### Work to be completed
Look for the string "UICONTROL" in the material below. Copy every line where you find it.

### Recorded information
Segment Open

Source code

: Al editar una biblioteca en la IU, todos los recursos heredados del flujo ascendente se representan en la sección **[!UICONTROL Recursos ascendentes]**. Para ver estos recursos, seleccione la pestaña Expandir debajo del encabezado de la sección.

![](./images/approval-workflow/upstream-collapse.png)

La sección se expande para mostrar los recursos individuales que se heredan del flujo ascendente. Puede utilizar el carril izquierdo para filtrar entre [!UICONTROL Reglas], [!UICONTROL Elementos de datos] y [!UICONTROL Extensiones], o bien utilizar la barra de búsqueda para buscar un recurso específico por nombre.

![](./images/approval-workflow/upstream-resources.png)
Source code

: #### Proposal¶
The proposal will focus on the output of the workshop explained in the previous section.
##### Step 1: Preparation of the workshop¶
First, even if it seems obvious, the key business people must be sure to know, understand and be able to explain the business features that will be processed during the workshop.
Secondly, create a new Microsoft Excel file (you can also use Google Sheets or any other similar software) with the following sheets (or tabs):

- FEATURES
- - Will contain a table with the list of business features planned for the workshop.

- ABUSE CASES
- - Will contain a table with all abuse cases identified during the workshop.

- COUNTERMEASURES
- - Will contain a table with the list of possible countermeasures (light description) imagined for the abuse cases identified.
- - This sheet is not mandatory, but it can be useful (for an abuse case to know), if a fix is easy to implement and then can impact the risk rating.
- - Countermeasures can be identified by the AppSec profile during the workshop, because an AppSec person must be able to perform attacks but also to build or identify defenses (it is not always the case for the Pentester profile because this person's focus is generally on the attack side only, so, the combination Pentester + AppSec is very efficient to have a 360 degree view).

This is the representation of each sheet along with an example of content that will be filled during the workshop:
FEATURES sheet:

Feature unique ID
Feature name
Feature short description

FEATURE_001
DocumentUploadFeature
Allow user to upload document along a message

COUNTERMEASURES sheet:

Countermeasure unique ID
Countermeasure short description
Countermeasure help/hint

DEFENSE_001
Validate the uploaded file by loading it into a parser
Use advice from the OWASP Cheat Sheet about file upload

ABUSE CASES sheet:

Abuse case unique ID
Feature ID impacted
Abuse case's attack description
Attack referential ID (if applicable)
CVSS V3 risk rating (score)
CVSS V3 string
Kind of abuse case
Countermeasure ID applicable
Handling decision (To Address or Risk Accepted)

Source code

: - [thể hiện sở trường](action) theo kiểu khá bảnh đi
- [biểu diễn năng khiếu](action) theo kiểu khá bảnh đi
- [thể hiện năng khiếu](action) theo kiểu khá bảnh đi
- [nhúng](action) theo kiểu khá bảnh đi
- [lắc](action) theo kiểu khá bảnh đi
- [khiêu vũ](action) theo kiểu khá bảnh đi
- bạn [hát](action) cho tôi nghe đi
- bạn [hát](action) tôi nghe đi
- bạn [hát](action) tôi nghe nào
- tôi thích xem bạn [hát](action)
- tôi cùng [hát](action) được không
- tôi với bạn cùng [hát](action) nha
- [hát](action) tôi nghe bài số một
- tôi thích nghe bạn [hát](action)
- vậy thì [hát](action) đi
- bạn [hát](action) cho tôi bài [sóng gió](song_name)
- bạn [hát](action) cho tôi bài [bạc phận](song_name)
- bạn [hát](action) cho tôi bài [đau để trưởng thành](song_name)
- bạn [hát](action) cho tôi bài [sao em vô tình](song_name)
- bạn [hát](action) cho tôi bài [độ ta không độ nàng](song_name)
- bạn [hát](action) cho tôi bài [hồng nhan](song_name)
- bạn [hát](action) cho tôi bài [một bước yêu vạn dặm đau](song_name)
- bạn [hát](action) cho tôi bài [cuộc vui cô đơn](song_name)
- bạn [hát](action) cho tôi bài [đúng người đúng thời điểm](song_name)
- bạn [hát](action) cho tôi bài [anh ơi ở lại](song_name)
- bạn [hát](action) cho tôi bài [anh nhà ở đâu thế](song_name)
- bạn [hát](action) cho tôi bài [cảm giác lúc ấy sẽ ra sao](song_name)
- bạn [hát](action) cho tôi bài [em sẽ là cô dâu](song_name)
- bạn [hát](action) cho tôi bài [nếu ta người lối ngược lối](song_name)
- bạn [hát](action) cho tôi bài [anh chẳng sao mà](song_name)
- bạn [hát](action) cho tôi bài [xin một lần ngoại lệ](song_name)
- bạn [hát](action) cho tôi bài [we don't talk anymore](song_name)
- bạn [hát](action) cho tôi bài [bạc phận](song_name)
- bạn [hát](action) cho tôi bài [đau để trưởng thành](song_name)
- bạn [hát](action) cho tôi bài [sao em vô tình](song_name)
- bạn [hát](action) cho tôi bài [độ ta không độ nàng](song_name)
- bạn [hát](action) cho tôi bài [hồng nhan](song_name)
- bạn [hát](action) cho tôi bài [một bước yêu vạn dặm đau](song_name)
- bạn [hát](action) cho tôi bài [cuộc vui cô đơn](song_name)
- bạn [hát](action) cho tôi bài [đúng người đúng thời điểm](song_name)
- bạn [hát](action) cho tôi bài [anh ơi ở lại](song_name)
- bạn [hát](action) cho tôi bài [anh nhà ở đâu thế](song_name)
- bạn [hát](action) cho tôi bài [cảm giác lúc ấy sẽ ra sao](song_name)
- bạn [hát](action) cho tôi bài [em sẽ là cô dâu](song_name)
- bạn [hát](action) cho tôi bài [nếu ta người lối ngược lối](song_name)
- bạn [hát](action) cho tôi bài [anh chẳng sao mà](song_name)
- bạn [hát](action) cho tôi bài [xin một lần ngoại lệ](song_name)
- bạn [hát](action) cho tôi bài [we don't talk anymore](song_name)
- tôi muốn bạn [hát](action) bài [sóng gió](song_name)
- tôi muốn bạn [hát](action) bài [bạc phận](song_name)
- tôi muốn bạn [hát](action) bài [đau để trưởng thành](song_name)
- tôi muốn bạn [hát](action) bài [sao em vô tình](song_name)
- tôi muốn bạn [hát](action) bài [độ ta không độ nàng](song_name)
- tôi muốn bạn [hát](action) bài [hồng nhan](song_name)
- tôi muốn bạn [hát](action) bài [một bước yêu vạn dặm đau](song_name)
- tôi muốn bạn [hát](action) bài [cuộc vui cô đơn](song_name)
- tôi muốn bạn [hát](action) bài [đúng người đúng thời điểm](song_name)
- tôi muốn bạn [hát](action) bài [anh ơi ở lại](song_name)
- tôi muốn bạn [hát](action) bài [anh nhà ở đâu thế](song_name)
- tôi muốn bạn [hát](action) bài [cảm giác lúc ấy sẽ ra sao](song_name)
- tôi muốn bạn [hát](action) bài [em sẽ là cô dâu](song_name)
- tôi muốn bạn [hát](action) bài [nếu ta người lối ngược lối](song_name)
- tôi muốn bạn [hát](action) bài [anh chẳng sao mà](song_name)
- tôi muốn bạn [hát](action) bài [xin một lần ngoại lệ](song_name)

Segment Closed

### Output below
: Al editar una biblioteca en la IU, todos los recursos heredados del flujo ascendente se representan en la sección **[!UICONTROL Recursos ascendentes]**. Para ver estos recursos, seleccione la pestaña Expandir debajo del encabezado de la sección.
La sección se expande para mostrar los recursos individuales que se heredan del flujo ascendente. Puede utilizar el carril izquierdo para filtrar entre [!UICONTROL Reglas], [!UICONTROL Elementos de datos] y [!UICONTROL Extensiones], o bien utilizar la barra de búsqueda para buscar un recurso específico por nombre.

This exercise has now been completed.